Reproducibility Index

Notice: The reproducibility variables underlying each score are classified using an automated LLM-based pipeline, validated against a manually labeled dataset. LLM-based classification introduces uncertainty and potential bias; scores should be interpreted as estimates. Full accuracy metrics and methodology are described in Coakley et alK. L. Coakley, T. Snelleman, H. Hoos, and O. E. Gundersen, "The embrace of open science: An analysis of a decade of AI research and 56 800 conference papers," Under Review, 2026..

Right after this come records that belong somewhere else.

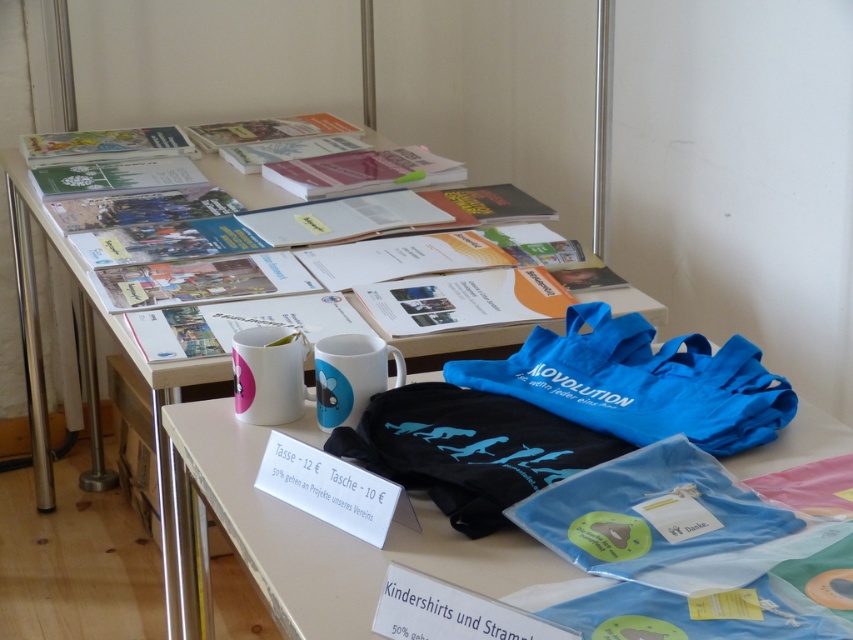
Between black fabric bag at center and white glossy mug at center, which one is positioned higher?

white glossy mug at center

What do you see at coordinates (468, 449) in the screenshot? This screenshot has height=640, width=853. I see `black fabric bag at center` at bounding box center [468, 449].

Find the location of `black fabric bag at center`. black fabric bag at center is located at coordinates (468, 449).

Find the location of a particular element. The width and height of the screenshot is (853, 640). black fabric bag at center is located at coordinates (468, 449).

Is point (793, 461) positioned in front of point (689, 396)?

Yes, point (793, 461) is closer to viewer.

Who is more distant from viewer, (451,541) or (643,419)?

The point (643,419) is behind.

Locate an element on the screen. blue fabric bag at lower center is located at coordinates (312, 529).

Does blue fabric bag at lower center have a larger size compared to white glossy mug at center?

Indeed, blue fabric bag at lower center has a larger size compared to white glossy mug at center.

Between point (230, 500) and point (357, 397), which one is positioned in front?

Point (230, 500) is in front.

At what (x,y) coordinates should I click in order to perform the action: click on blue fabric bag at lower center. Please return your answer as a coordinate pair (x, y). This screenshot has width=853, height=640. Looking at the image, I should click on (312, 529).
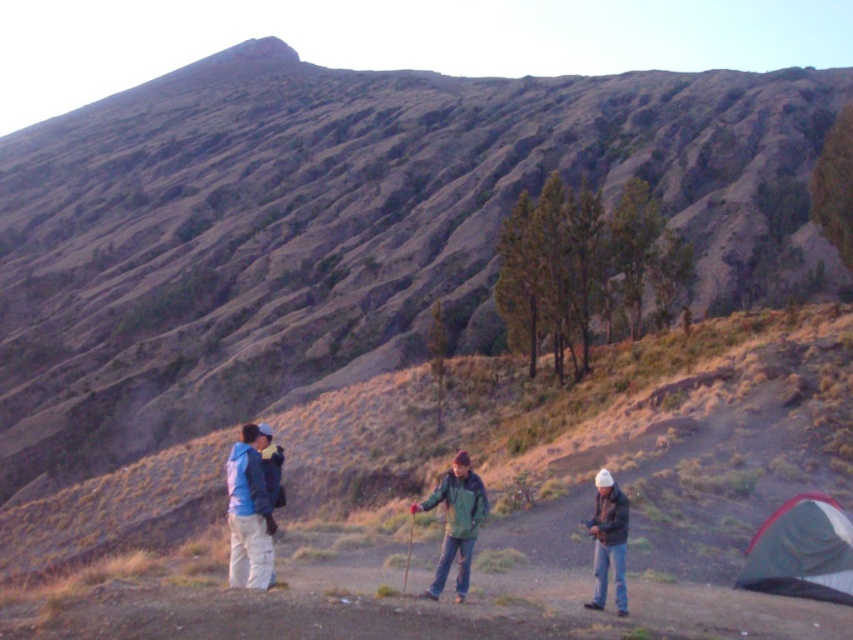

DiffE2E: Rethinking End-to-End Driving with a Hybrid Diffusion-Regression-Classification Policy

Authors: Rui Zhao, Yuze Fan, Ziguo Chen, Fei Gao, Zhenhai Gao

NeurIPS 2025 | Venue PDF | LLM Run Details

Reproducibility Variable	Result	LLM Response
Research Type	Experimental	Experimental results demonstrate that Diff E2E achieves state-of-the-art performance on both CARLA closed-loop benchmarks and NAVSIM evaluations. The proposed unified framework that integrates diffusion and explicit strategies provides a generalizable paradigm for hybrid action representation and shows substantial potential for extension to broader domains, including embodied intelligence.
Researcher Affiliation	Academia	1College of Automotive Engineering, Jilin University 2National Key Laboratory of Automotive Chassis Integration and Bionics, Jilin University
Pseudocode	No	The paper describes the methodology in prose and mathematical equations within Section 3 'Methodology', but it does not include any clearly labeled pseudocode or algorithm blocks.
Open Source Code	No	Justification: The code and model checkpoints will be released soon.
Open Datasets	Yes	This research is primarily evaluated using the CARLA simulator closed-loop benchmark [14] and the NAVSIM non-reactive simulation benchmark [12].
Dataset Splits	Yes	We adopt CARLA Longest6, CARLA Town05 Long, and CARLA Town05 Short as evaluation benchmarks [9, 38], using the official Driving Score (DS), Route Completion (RC), and Infraction Score (IS) as metrics. Detailed implementation details and baseline descriptions are provided in Appendix B.1. This study builds a model training framework based on NAVSIM s navtrain dataset. Unlike the CARLA setup, we adopt Vov Net V2-99 [30] as the feature extraction backbone network in NAVSIM. The Predictive Driver Model Score (PDMS) is used as a comprehensive metric, combining key driving dimensions via weighted integration: No at-fault Collision (NC), Drivable Area Compliance (DAC), Time-To-Collision (TTC), Comfort (C), and Ego Progress (EP). Detailed implementation details and baseline descriptions can be found in Appendix B.2.
Hardware Specification	Yes	All experiments are conducted on four NVIDIA 3090 GPUs.
Software Dependencies	No	The paper mentions software components like 'Reg Net Y-3.2GF' and 'Vov Net V2-99' as encoders, which are models typically implemented using deep learning frameworks (e.g., PyTorch, TensorFlow), but it does not specify explicit version numbers for these frameworks or any other software libraries used for implementation.
Experiment Setup	Yes	The entire training is divided into two stages, each trained for 30 epochs, with an initial learning rate of 3e-4. Batch size is adapted for different stages 16 for the first stage and 256 for the second stage to accelerate the convergence of the diffusion model. The specific hyperparameter settings are shown in Table 5.